Its even worse when cards are so expensive due to mining - even lower end ones are being affected which is crazy.
Also computerbase.de reporting on Intel hiring a crisis management firm for their security issues,also mentioned an interesting thing:
https://translate.google.co.uk/translate?sl=auto&tl=en&js=y&prev=_t&hl=en&ie=UTF-8&u=https://www.computerbase.de/2018-01/sard-verbinnen-intel-spectre-meltdown/&edit-text=
Intel postpones product launches
Internally, the problems of recent weeks at Intel have already caused the shifts of new products. New CPUs and motherboards now without the right patches to publish, would probably only pour oil into the fire, so the upcoming launches are once exposed. Of these, in addition to the new NUCs with
Gemini Lake and
Kaby Lake-G probably also affected
Coffee Lake , whose second wave of CPUs and motherboards is already in the starting blocks.
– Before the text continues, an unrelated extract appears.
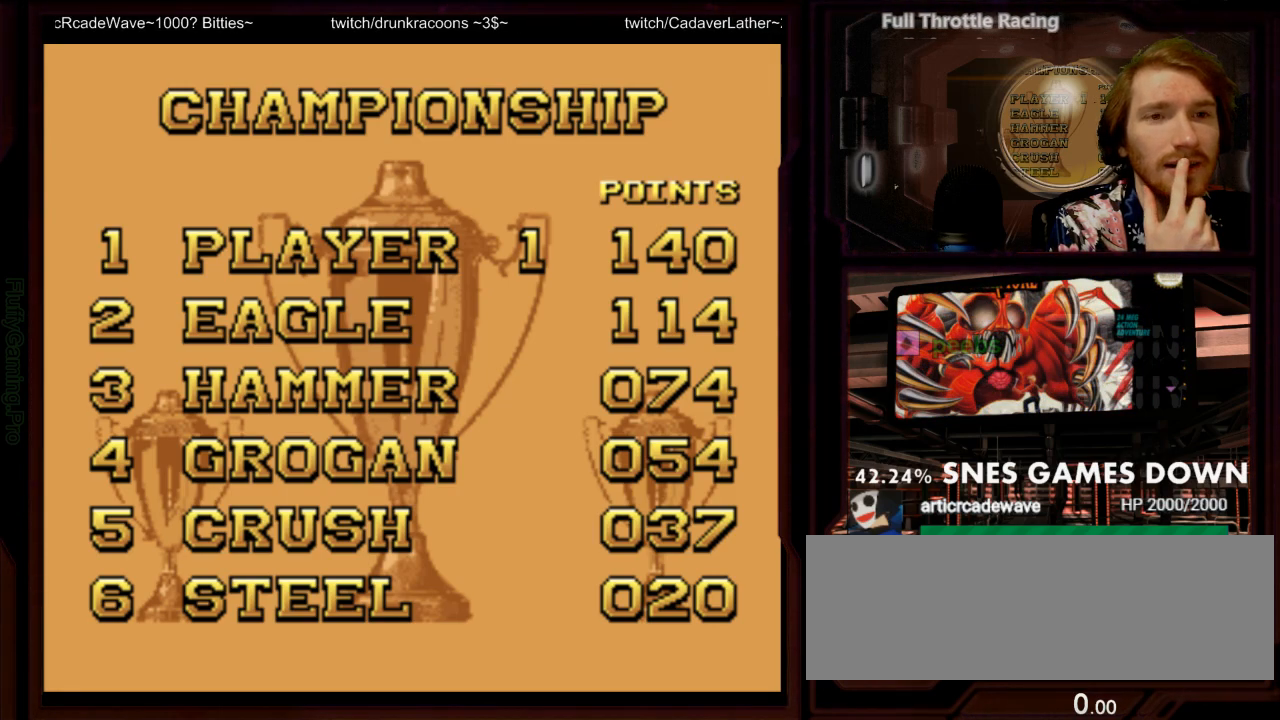
{"dt_ms": 500, "buttons": ["A"], "events": [[467, "A", "down"]]}
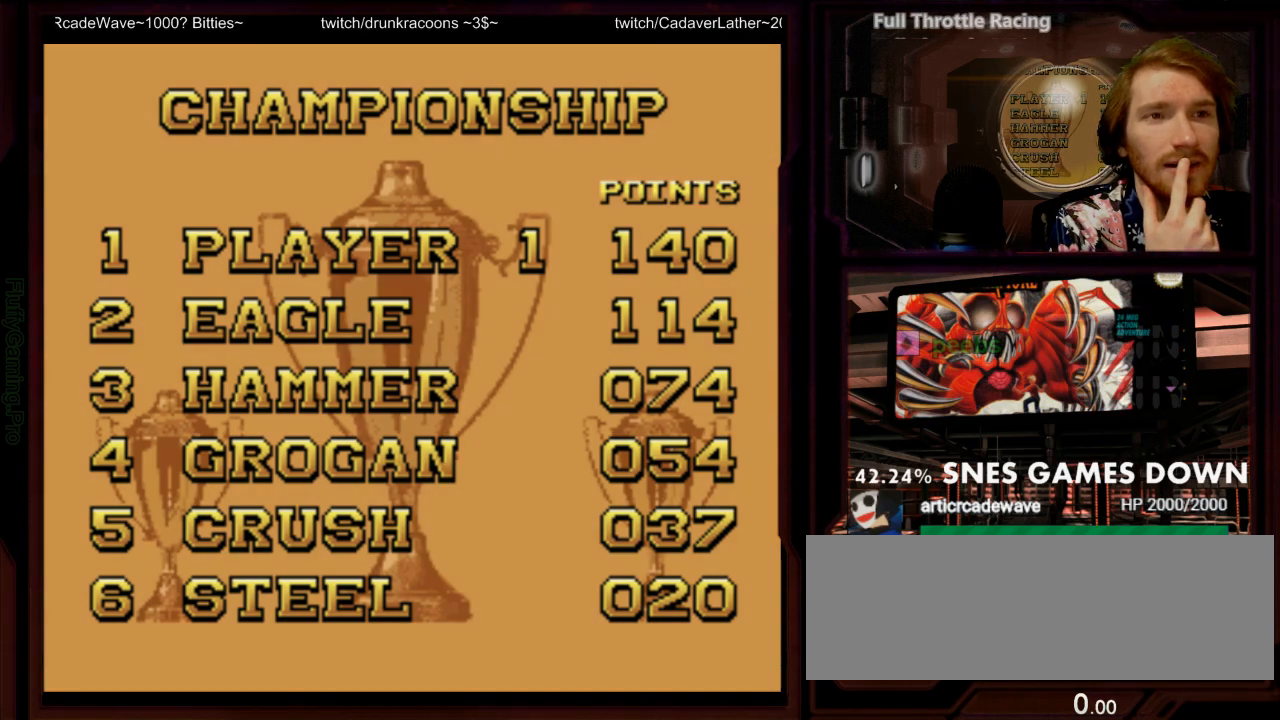
{"dt_ms": 500, "buttons": [], "events": [[133, "A", "up"]]}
For
CES 2018 , these were already behind closed doors to see whether the known date of
late Q1 or April can be held, but now remains questionable.
This hints that entry level Coffee Lake motherboards are delayed and also by extension the lower priced Coffee Lake CPUs like the dual core Pentiums.
So at this point,a Ryzen 3 2200G and A320 or B350 motherboard is going to be cheaper than any Intel Core i3 8100 combo and a G4560 combo is on a platform with poor value CPUs in most of the world,and Ryzen is getting a refresh with better performance. In the UK for example even a Core i5 7500 is still £159 on Amazon.
They are worried someone might buy the AMD CPU over say an Intel Pentium or Core i3,so by making blanket and disingenuous statements that all integrated graphics cannot run games,they can try their best to invalidate one big advantage AMD has over Intel and push Intel,ie,its 10% in a game at 720p using a £1000 graphics card or something like that(or whatever the number might be),with a motherboard which currently costs as much as the flipping CPU. Also,I predict once the Ryzen APUs are released for desktop even if the reviews are very positive,some will start suddenly pushing the Coffee Lake Pentium and lower end boards even if it takes months to appear,and say a make belief GT2030 appearing "soon" even if the whole shebang would cost more overall.
If you look at things a different way even a Ryzen 3 2200G and a GT1030 will still cost less than a Ryzen 3 1200 or Core i3 8100 with the same graphics card. So unless the Ryzen 3 2200G has some weird CPU performance bug,I am not even seeing why it should not even be considered for its CPU performance alone for the $99 RRP,even ignoring the integrated graphics. Adding solid integrated graphics looks like the icing on the cake.
Oh well,you can't always please all of the people all of the time.